The FDA Drug Labels for tranexamic acid (PO) do not address this question.
From the Research
Efficacy of Tranexamic Acid in GI Bleeding
- Tranexamic acid (TXA) has been studied for its potential to stop gastrointestinal (GI) bleeding, with evidence suggesting it may be effective in reducing rebleeding and mortality in patients with upper GI bleeding 4, 5, 6, 7.
- A systematic review and meta-analysis of randomized controlled trials found that TXA significantly reduced the rates of continued bleeding, urgent endoscopic intervention, and mortality compared to placebo in patients with upper GI bleeding 5.

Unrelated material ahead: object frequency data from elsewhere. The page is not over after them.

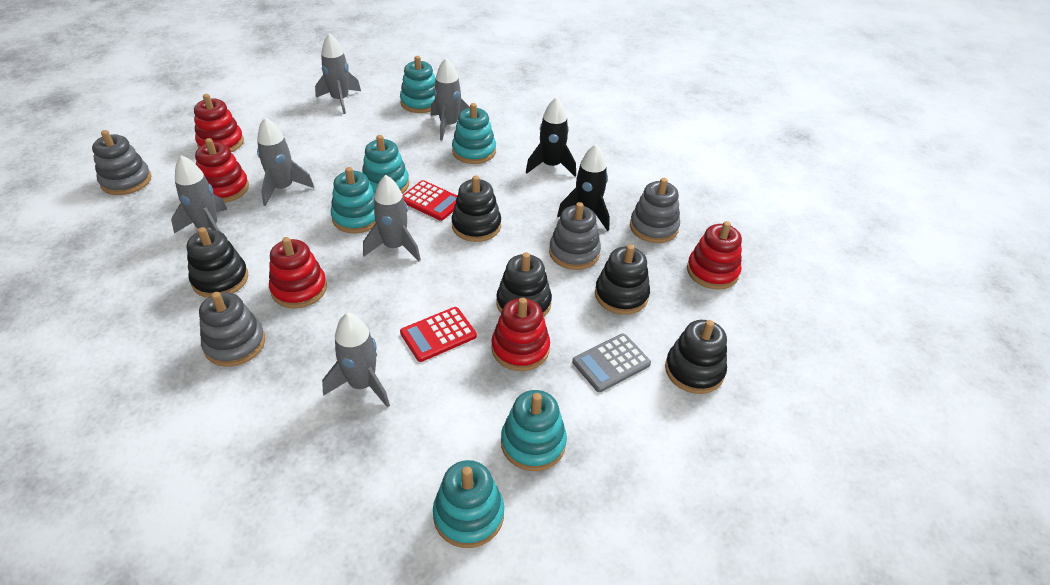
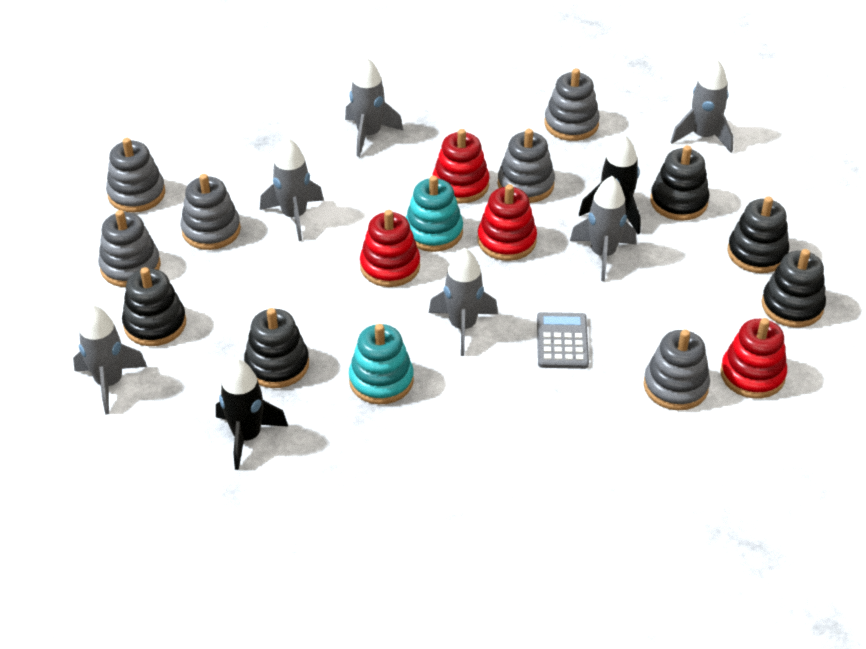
grey stacking toy: 4 -> 6
red calculator: 2 -> 0
red stacking toy: 5 -> 4
turquoise stacking toy: 6 -> 2

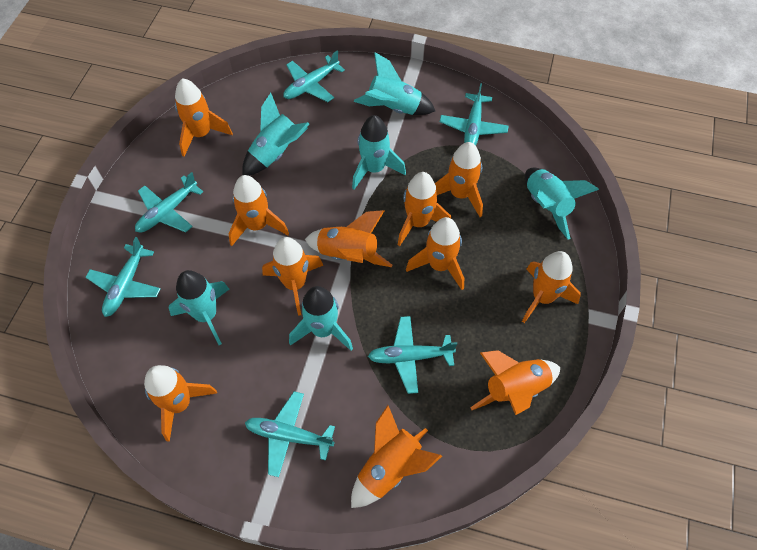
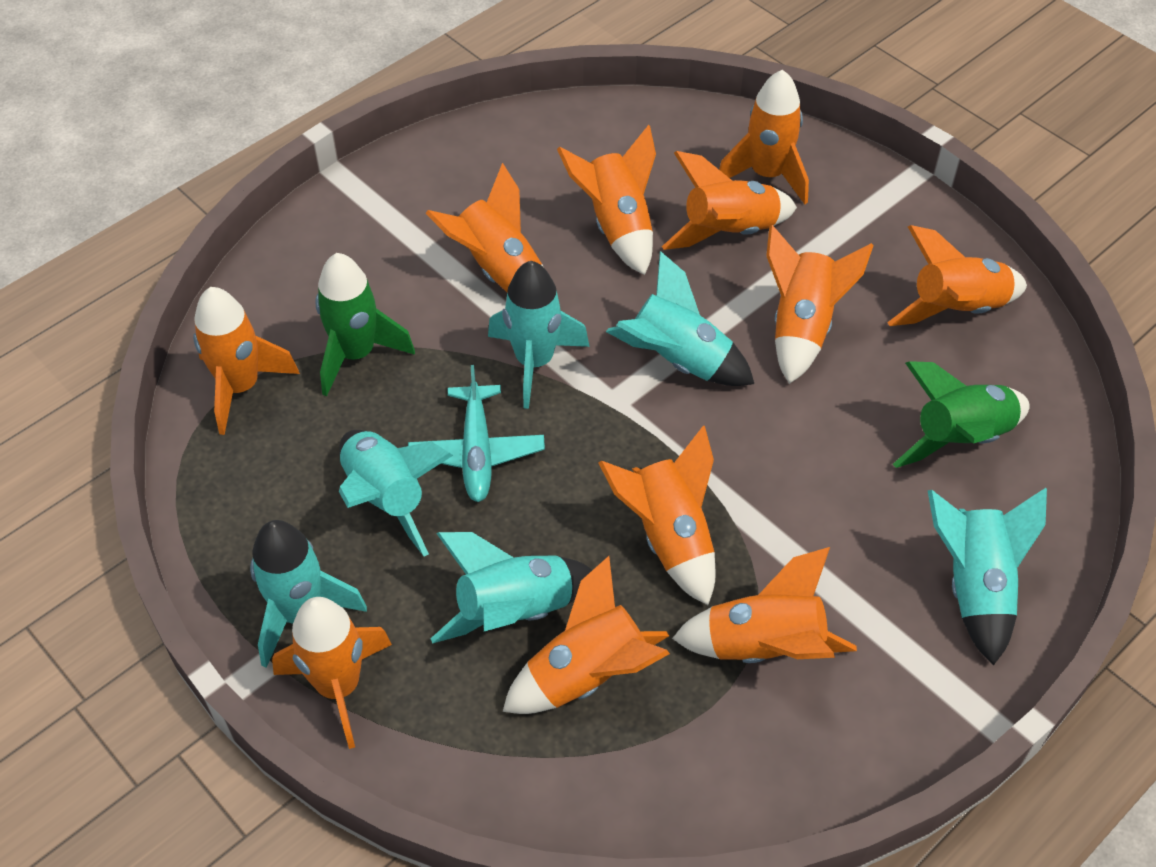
green rocket: 0 -> 2
turquoise plane: 6 -> 1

- Another study found that TXA may reduce all-cause mortality in patients with upper GI bleeding, although the evidence was limited by the internal and external validity of the included trials 6.
- The HALT-IT trial, a large international randomized controlled trial, aimed to provide reliable evidence on the effects of TXA in acute upper and lower GI bleeding, with primary outcomes including death due to bleeding within 5 days of randomization and secondary outcomes such as rebleeding and thromboembolic events 8.
Safety and Potential Side Effects
- The evidence suggests that TXA does not increase the risk of thromboembolic adverse effects in patients with upper GI bleeding 4, 6.
- However, the effects of TXA on lower GI bleeding warrant further clarification, and additional higher-quality trials are needed to fully understand its efficacy and safety in this context 5, 7.
Clinical Implications
- Moderate-quality evidence supports the use of TXA for reducing mortality in patients with upper GI bleeding, although additional higher-quality trials are needed to confirm these findings 7.
- Early administration of TXA may be recommended for treating upper GI bleeding in the emergency department, although further research is needed to fully understand its potential benefits and risks 5.